→ AIM OF THE EXERCISE
Check each line of the data below for the word "left", then extract the ones that have it.
++++++++++++++++++++
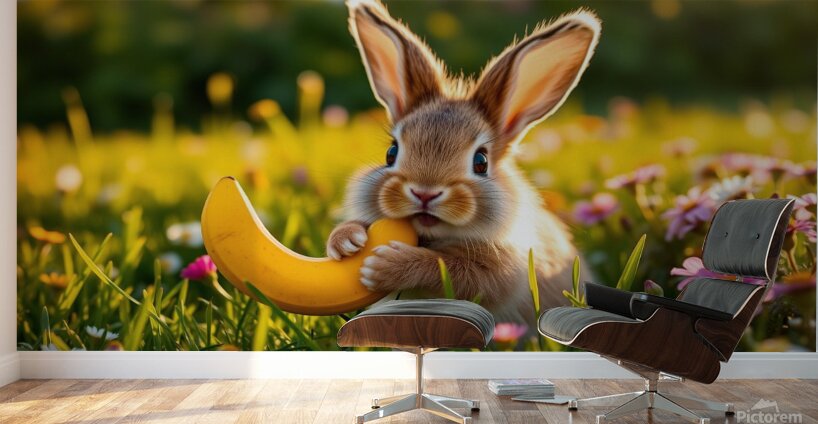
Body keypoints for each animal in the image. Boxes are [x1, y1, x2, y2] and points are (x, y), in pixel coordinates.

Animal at [328, 0, 600, 324]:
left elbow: (448, 271)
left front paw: (386, 266)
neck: (431, 236)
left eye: (481, 161)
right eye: (391, 153)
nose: (424, 193)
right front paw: (345, 241)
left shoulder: (497, 273)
++++++++++++++++++++
→ EXERCISE OUTPUT
left elbow: (448, 271)
left front paw: (386, 266)
left eye: (481, 161)
left shoulder: (497, 273)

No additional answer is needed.